The European Union’s Sustainable Finance Disclosure Regulation (SFDR) is one of the landmark frameworks steering sustainable investments, but it has also created confusion when it comes to interpreting the rules
Antonio Celeste is Director for Sustainability Product Management at Qontigo. Saumya Mehrotra is Associate Principal, Index Product Management.
In particular, the SFDR’s definition of Sustainable Investment (SI) is key for funds seeking to comply with the regulation and meet client expectations. In Article 2 (17), the legislative package provides broad principles of what an SI should be (*), but it does not set specific criteria or quantifiable metrics to define it.
(*) SFDR definition of SI:
1. It follows good governance practices
2. It does no significant harm (“DNSH”) to environmental and social objectives
3. Investee companies deliver a positive contribution through an economic activity that supports either environmental or social objectives, or both.
To help investors in the construction of portfolios, Qontigo has published a methodology guide for reporting the SI percentage of STOXX and DAX indices. The methodology follows the SFDR definitions, and is based on fundamental choices to identify pragmatic answers, build solutions and maximize robustness in an evolving context.
Methodology choices based on available information
The document highlights some key background elements to understand how the concept of SI is considered under the European regulation. It contains an overview of Qontigo’s methodological approach that allows investments to be classified as sustainable or not, and a more detailed presentation of the individual steps within it. Additionally, it shows how portfolio aggregation of the SI percentage is calculated.
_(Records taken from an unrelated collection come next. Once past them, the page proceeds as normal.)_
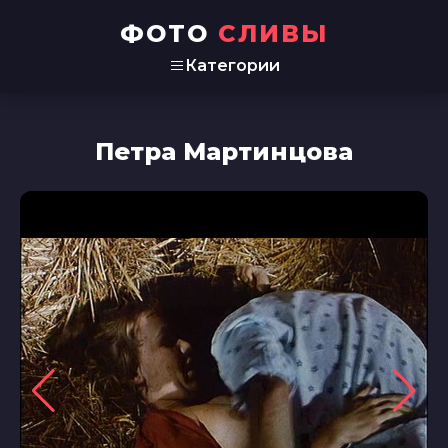
ФОТО
СЛИВЫ
Категории
Петра Мартинцова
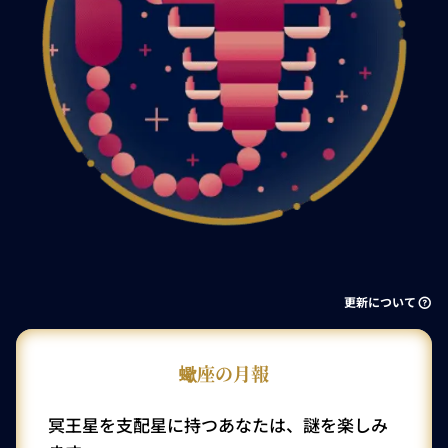
更新について
蠍座の月報
冥王星を支配星に持つあなたは、謎を楽しみ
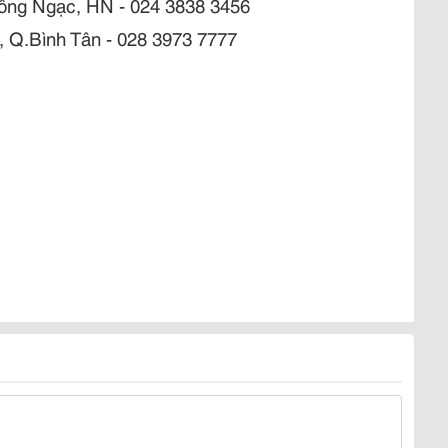
ông Ngạc, HN
- 024 3838 3456
, Q.Bình Tân - 028 3973 7777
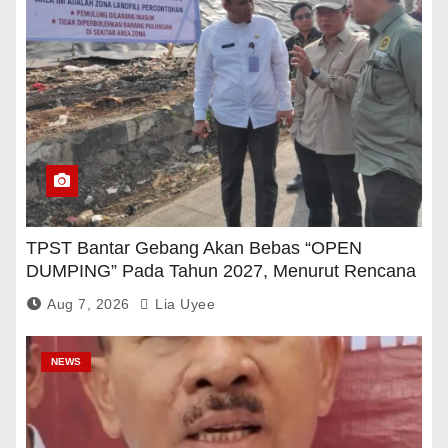
TPST Bantar Gebang Akan Bebas “OPEN
DUMPING” Pada Tahun 2027, Menurut Rencana
Pemerintah
Aug 7, 2026
Lia Uyee
NEWS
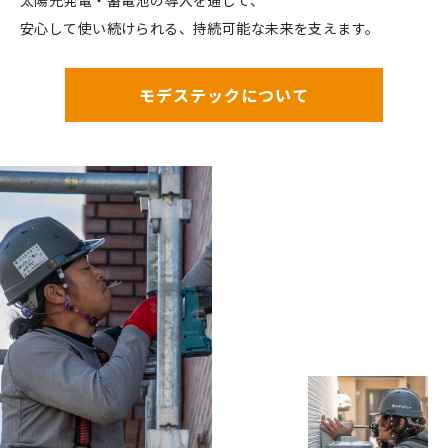
太陽光発電・蓄電池の導入を通じて、
安心して使い続けられる、持続可能な未来を支えます。
モデステックについて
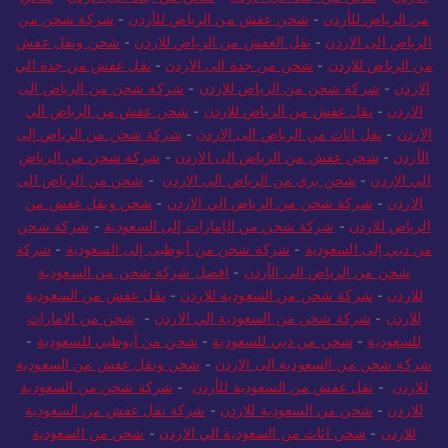
من الرياض للأردن
-
شحن عفش من الرياض للأردن
-
شركة شحن من
الرياض الى الاردن
-
نقل العفش من الرياض للاردن
-
شحن ونقل عفش
من الرياض للاردن
-
شحن من جدة الى الاردن
-
نقل عفش من جدة الي
الاردن
-
شركة شحن من الرياض للاردن
-
شركة شحن من الرياض الى
الاردن
-
نقل عفش من الرياض للاردن
-
شحن عفش من الرياض الي
الاردن
-
نقل اثاث من الرياض الى الاردن
-
شركة شحن من الرياض إلى
الأردن
-
شحن عفش من الرياض الى الاردن
-
شركة شحن من الرياض
الي الاردن
-
شحن بري من الرياض الى الاردن
-
شحن من الرياض الى
الاردن
-
شركة شحن من الرياض الي الاردن
-
شحن ونقل عفش من
الرياض للاردن
-
شركة شحن من الإمارات إلى السعودية
-
شركة شحن
من دبي إلى السعودية
-
شركة شحن من أبوظبي إلى السعودية
-
شركة
شحن من الرياض الى الأردن
-
افضل شركة شحن من السعودية
للاردن
-
شركة شحن من السعودية للاردن
-
نقل عفش من السعودية
للاردن
-
شركة شحن من السعودية الي الاردن
-
شحن من الامارات
للسعودية
-
شحن من دبي للسعودية
-
شحن من أبوظبي للسعودية
-
شركة شحن من السعودية الى الاردن
-
شحن ونقل عفش من السعودية
للاردن
-
نقل عفش من السعودية للأردن
-
شركة شحن من السعودية
للاردن
-
شحن من السعودية للاردن
-
شركة نقل عفش من السعودية
للاردن
-
شحن اثاث من السعودية الي الاردن
-
شحن من السعودية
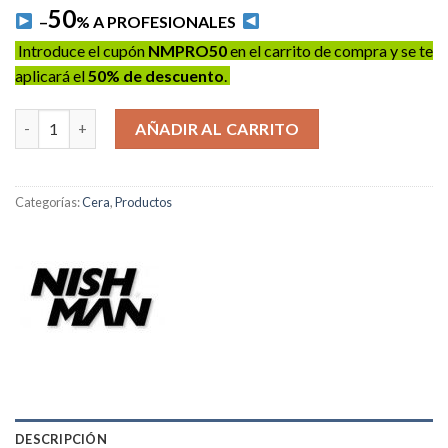
50
–
% A PROFESIONALES
Introduce el cupón
NMPRO50
en el carrito de compra y se te
aplicará el
50% de descuento
.
Cera NISHMAN 07 - Hair Styling Wax 150ml. Nº07 cantidad
AÑADIR AL CARRITO
Categorías:
Cera
,
Productos
DESCRIPCIÓN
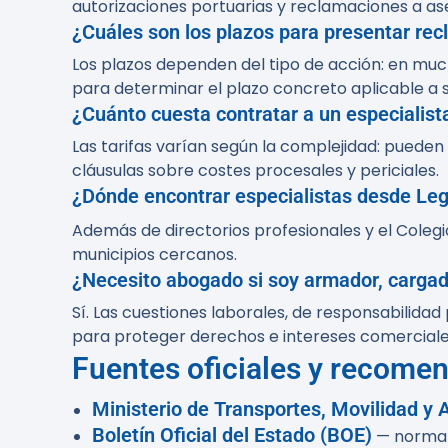
autorizaciones portuarias y reclamaciones a a
¿Cuáles son los plazos para presentar re
Los plazos dependen del tipo de acción: en muc
para determinar el plazo concreto aplicable a s
¿Cuánto cuesta contratar a un especialist
Las tarifas varían según la complejidad: pueden 
cláusulas sobre costes procesales y periciales.
¿Dónde encontrar especialistas desde Le
Además de directorios profesionales y el Cole
municipios cercanos.
¿Necesito abogado si soy armador, cargad
Sí. Las cuestiones laborales, de responsabilid
para proteger derechos e intereses comerciale
Fuentes oficiales y recome
Ministerio de Transportes, Movilidad 
Boletín Oficial del Estado (BOE)
— normati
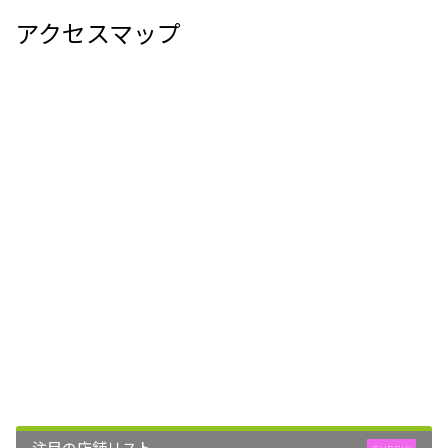
アクセスマップ
注目の店舗リスト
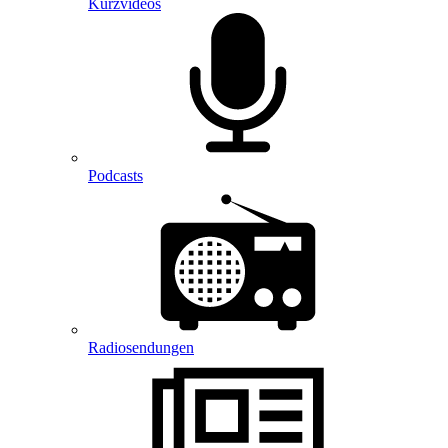
Kurzvideos
Podcasts
Radiosendungen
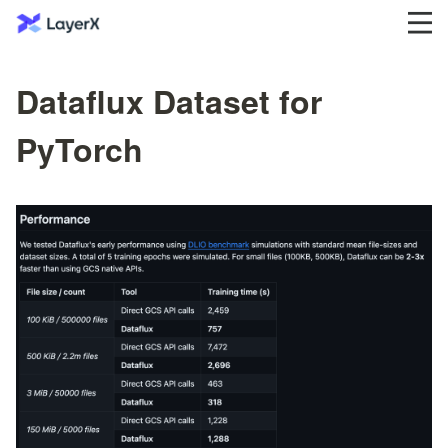
Dataflux Dataset for
PyTorch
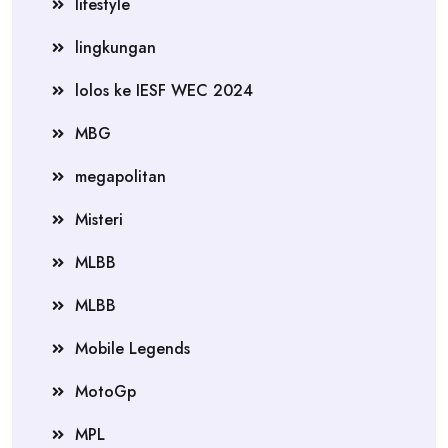
lifestyle
lingkungan
lolos ke IESF WEC 2024
MBG
megapolitan
Misteri
MLBB
MLBB
Mobile Legends
MotoGp
MPL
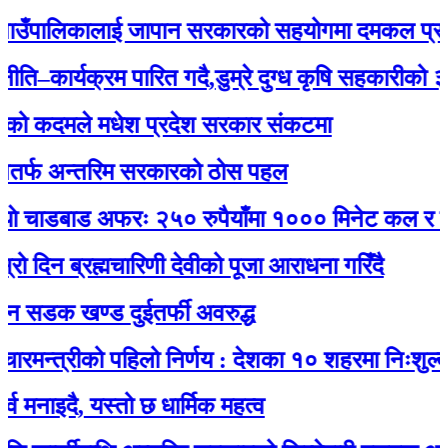
ँपालिकालाई जापान सरकारको सहयोगमा दमकल प्रदान :
ार्यक्रम पारित गदै,डुम्रे दुग्ध कृषि सहकारीको ३२ औं 
कदमले मधेश प्रदेश सरकार संकटमा
 अन्तरिम सरकारको ठोस पहल
ाडबाड अफरः २५० रुपैयाँमा १००० मिनेट कल र नेट जड
 ब्रह्मचारिणी देवीको पूजा आराधना गरिँदै
क खण्ड दुईतर्फी अवरुद्ध
त्रीको पहिलो निर्णय : देशका १० शहरमा निःशुल्क वाई
दै, यस्तो छ धार्मिक महत्व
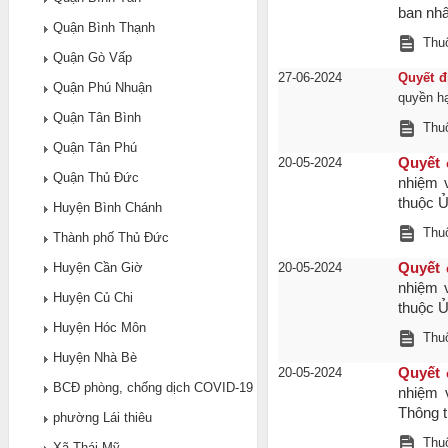
ban nhâ
Quận Bình Thạnh
Thuộ
Quận Gò Vấp
27-06-2024
Quyết đ
Quận Phú Nhuận
quyền hạ
Quận Tân Bình
Thuộ
Quận Tân Phú
20-05-2024
Quyết 
Quận Thủ Đức
nhiệm 
thuộc Ủ
Huyện Bình Chánh
Thuộ
Thành phố Thủ Đức
Huyện Cần Giờ
20-05-2024
Quyết 
nhiệm 
Huyện Củ Chi
thuộc Ủ
Huyện Hóc Môn
Thuộ
Huyện Nhà Bè
20-05-2024
Quyết 
BCĐ phòng, chống dịch COVID-19
nhiệm 
Thông t
phường Lái thiêu
Thuộ
Xã Thái Mỹ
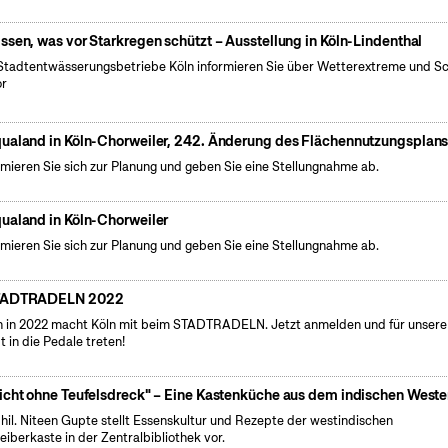
ssen, was vor Starkregen schützt – Ausstellung in Köln-Lindenthal
Stadtentwässerungsbetriebe Köln informieren Sie über Wetterextreme und S
or
ualand in Köln-Chorweiler, 242. Änderung des Flächennutzungsplan
rmieren Sie sich zur Planung und geben Sie eine Stellungnahme ab.
ualand in Köln-Chorweiler
rmieren Sie sich zur Planung und geben Sie eine Stellungnahme ab.
TADTRADELN 2022
 in 2022 macht Köln mit beim STADTRADELN. Jetzt anmelden und für unsere
t in die Pedale treten!
icht ohne Teufelsdreck" – Eine Kastenküche aus dem indischen West
phil. Niteen Gupte stellt Essenskultur und Rezepte der westindischen
eiberkaste in der Zentralbibliothek vor.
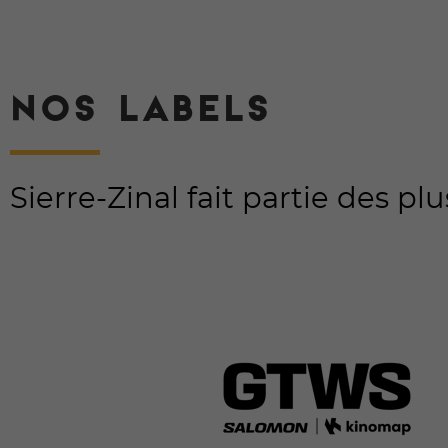
NOS LABELS
Sierre-Zinal fait partie des p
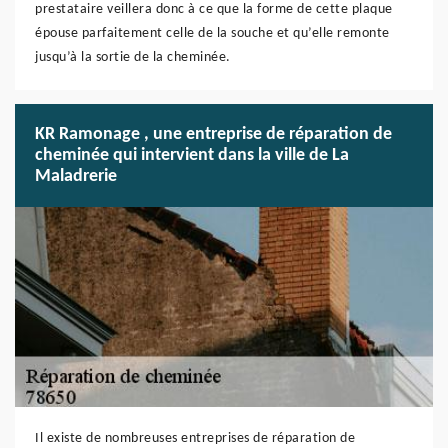
prestataire veillera donc à ce que la forme de cette plaque
épouse parfaitement celle de la souche et qu’elle remonte
jusqu’à la sortie de la cheminée.
KR Ramonage , une entreprise de réparation de
cheminée qui intervient dans la ville de La
Maladrerie
Il existe de nombreuses entreprises de réparation de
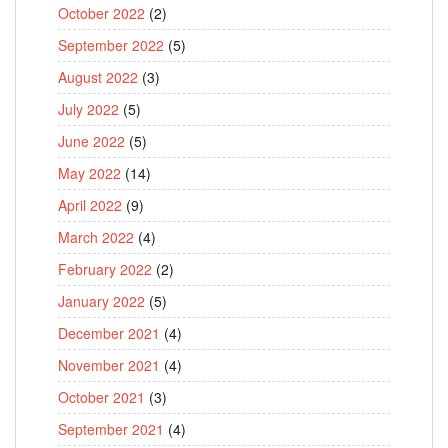
October 2022
(2)
September 2022
(5)
August 2022
(3)
July 2022
(5)
June 2022
(5)
May 2022
(14)
April 2022
(9)
March 2022
(4)
February 2022
(2)
January 2022
(5)
December 2021
(4)
November 2021
(4)
October 2021
(3)
September 2021
(4)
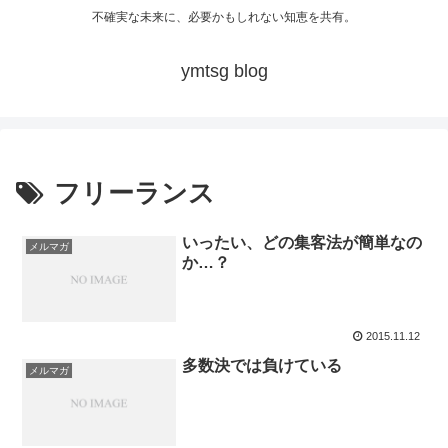
不確実な未来に、必要かもしれない知恵を共有。
ymtsg blog
フリーランス
いったい、どの集客法が簡単なの
メルマガ
か…？
2015.11.12
多数決では負けている
メルマガ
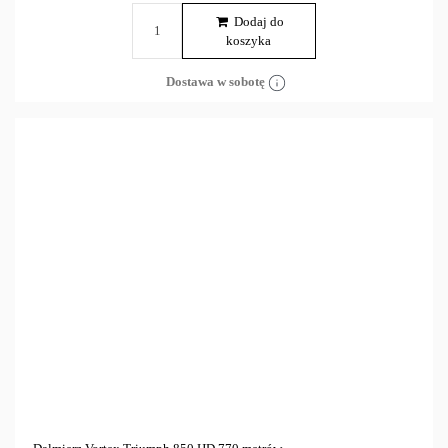
Dodaj do
koszyka
Dostawa w sobotę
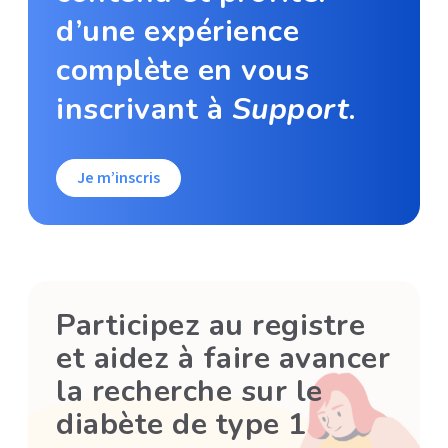
d’une expérience
complète en vous
inscrivant à
Support
.
Je m’inscris
Participez au registre
et aidez à faire avancer
la recherche sur le
diabète de type 1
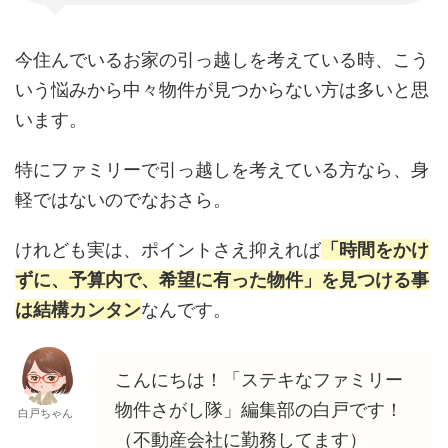
今住んでいるお家の引っ越しを考えている時、こう
いう悩みから中々物件が見つからない方は多いと思
います。
特にファミリーで引っ越しを考えている方なら、身
軽ではないのでなおさら。
けれども実は、ポイントさえ抑えれば
「時間をかけ
ずに、予算内で、希望に有った物件」を見つける事
は結構カンタン
なんです。
こんにちは！「ステキなファミリー
物件さがし隊」編集部の白戸です！
白戸ちゃん
（不動産会社に勤務してます）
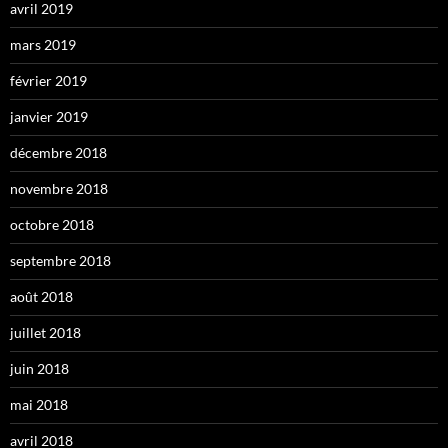
avril 2019
mars 2019
février 2019
janvier 2019
décembre 2018
novembre 2018
octobre 2018
septembre 2018
août 2018
juillet 2018
juin 2018
mai 2018
avril 2018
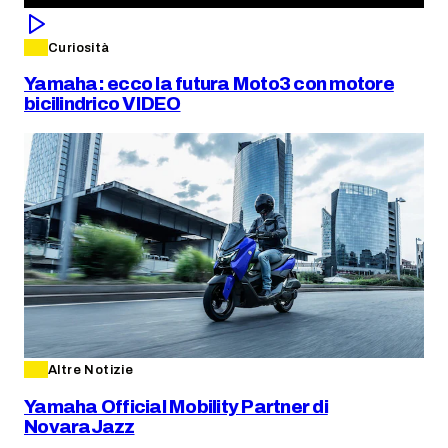
Curiosità
Yamaha: ecco la futura Moto3 con motore
bicilindrico VIDEO
Altre Notizie
Yamaha Official Mobility Partner di
NovaraJazz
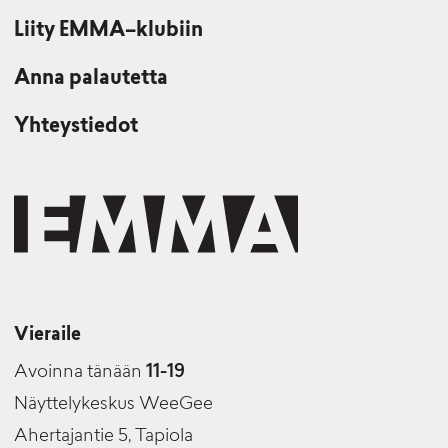
Liity EMMA–klubiin
Anna palautetta
Yhteystiedot
Vieraile
Avoinna tänään
11-19
Näyttelykeskus WeeGee
Ahertajantie 5, Tapiola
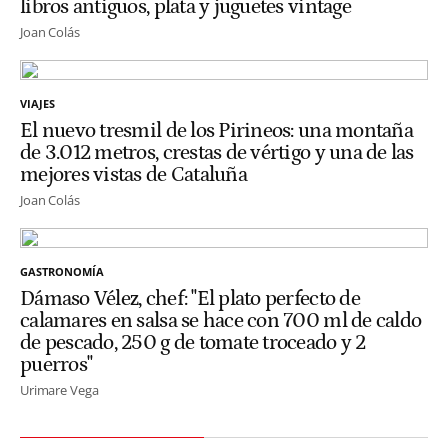
libros antiguos, plata y juguetes vintage
Joan Colás
VIAJES
El nuevo tresmil de los Pirineos: una montaña
de 3.012 metros, crestas de vértigo y una de las
mejores vistas de Cataluña
Joan Colás
GASTRONOMÍA
Dámaso Vélez, chef: "El plato perfecto de
calamares en salsa se hace con 700 ml de caldo
de pescado, 250 g de tomate troceado y 2
puerros"
Urimare Vega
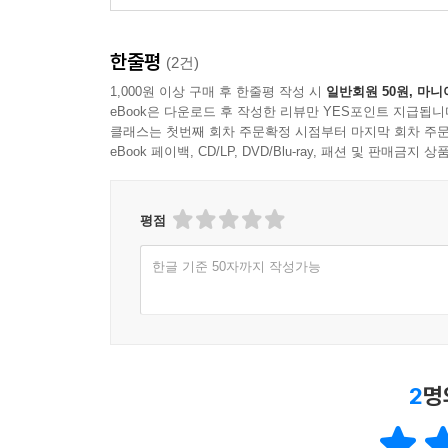
10년 전에는 해외 교과서나 세계지도에 ‘동해’가 
양은 3퍼센트에 불과하다. 청년들의 꿈도 마찬가지
한줄평
(2건)
만들어 낼 수 있을 것이다. 그 과정을 살아가는 청
1,000원 이상 구매 후 한줄평 작성 시
일반회원 50원, 마니
eBook은 다운로드 후 작성한 리뷰만 YES포인트 지급됩니
클래스는 첫번째 회차 주문확정 시점부터 마지막 회차 주문
eBook 페이백, CD/LP, DVD/Blu-ray, 패션 및 판매금
평점
한글 기준 50자까지 작성가능
2
명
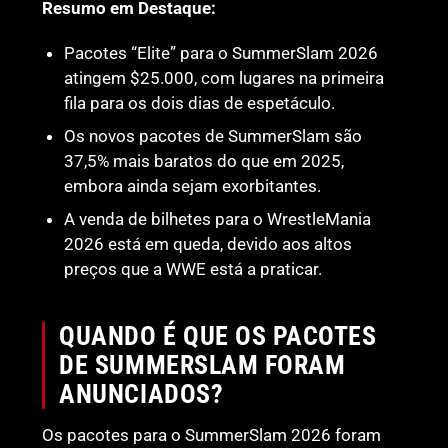
Resumo em Destaque:
Pacotes “Elite” para o SummerSlam 2026
atingem $25.000, com lugares na primeira
fila para os dois dias de espetáculo.
Os novos pacotes de SummerSlam são
37,5% mais baratos do que em 2025,
embora ainda sejam exorbitantes.
A venda de bilhetes para o WrestleMania
2026 está em queda, devido aos altos
preços que a WWE está a praticar.
QUANDO É QUE OS PACOTES
DE SUMMERSLAM FORAM
ANUNCIADOS?
Os pacotes para o SummerSlam 2026 foram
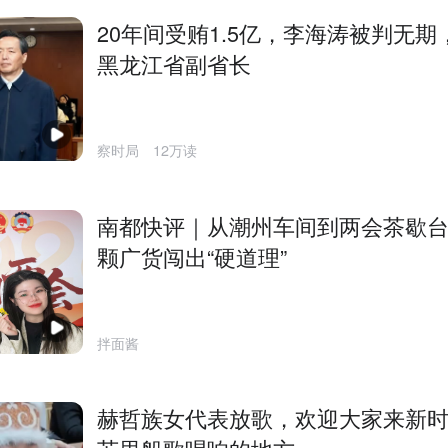
20年间受贿1.5亿，李海涛被判无期
黑龙江省副省长
察时局
12万读
南都快评｜从潮州车间到两会茶歇
颗广货闯出“硬道理”
拌面酱
赫哲族女代表放歌，欢迎大家来新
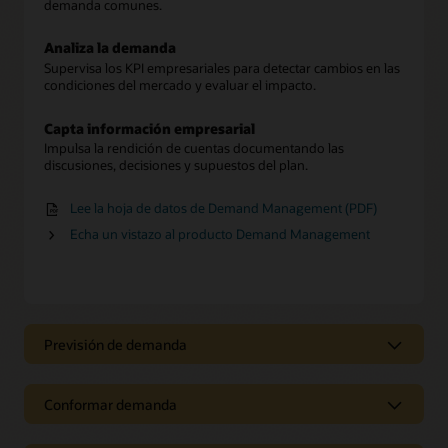
demanda comunes.
Analiza la demanda
Supervisa los KPI empresariales para detectar cambios en las
condiciones del mercado y evaluar el impacto.
Capta información empresarial
Impulsa la rendición de cuentas documentando las
discusiones, decisiones y supuestos del plan.
Lee la hoja de datos de Demand Management (PDF)
Echa un vistazo al producto Demand Management
Previsión de demanda
Prevé la demanda para gestionar la
variabilidad
Conformar demanda
Genera revisiones precisas
Da forma a la demanda de manera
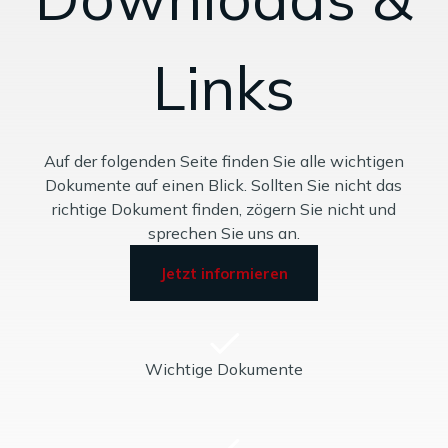
Links
Auf der folgenden Seite finden Sie alle wichtigen
Dokumente auf einen Blick. Sollten Sie nicht das
richtige Dokument finden, zögern Sie nicht und
sprechen Sie uns an.
Jetzt informieren
Wichtige Dokumente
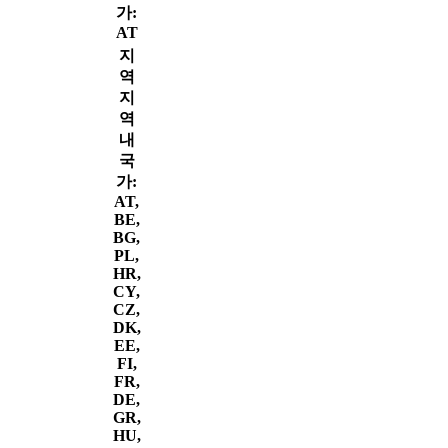
가:
AT
지
역
지
역
내
국
가:
AT,
BE,
BG,
PL,
HR,
CY,
CZ,
DK,
EE,
FI,
FR,
DE,
GR,
HU,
This methodology was developed using a “best efforts” stance. Given the room for interpreting the rules and official guidance, Qontigo has used the most selective criteria and a pragmatic approach in integrating the rules, and our team constantly monitors legislative developments in the field.
Why a clear definition of SI is important
SI, as defined in the SFDR, is a cornerstone of the EU’s sustainable finance regulatory agenda:
- It determines the eligibility of securities to be included in SFDR Art. 9 products.
- It entails a concept of good governance and DNSH that are part of the exclusion base layer for SFDR Arts. 8 and 9.
- It overlaps with the EU Taxonomy under development.
- It represents one of three ways in which end investors can express their sustainability preferences under MiFID II.
Figure 1: Common requirements under SFDR, MiFID II and the EU Taxonomy.
Importantly, Qontigo has taken a “binary approach” to considering a company as an SI, taking a 20% sustainable revenue alignment threshold at the company level as the determinant factor. The company’s positive contribution will be measured using the United Nations’ Sustainable Development Goals (SDGs) until the Taxonomy is fully developed.
Guiding principles in our methodology
Qontigo used the following guiding principles when developing the SI methodology presented in the document:
- Consistency with the existing reference frameworks for the EU’s SI regulations
- Specificity, so as to reflect the current recommendations in the SFDR as far as possible
- Integrity, to avoid any risk of greenwashing
- Cohesiveness across all indices
- Flexibility, to account for different approaches and evolving regulation.
Qontigo is committed to updating its methodology as the regulatory environment develops and more data becomes available. We invite you to download the document and share any comments and questions with us.
 For example, SFDR states that Art. 9 financial products “may invest in a wide range of underlying assets, provided these underlying assets qualify as ‘sustainable investments.’”
 The European Commission has defined the Taxonomy as “a classification system, establishing a list of environmentally sustainable economic activities.”
 A binary approach means a company is (100%) or is not (0%) an SI based on a particular threshold of sustainable economic activity that qualifies it as such. The alternative is to take an “in-part approach,” reflecting the exact share of a company’s economic activity that can be considered as is sustainable.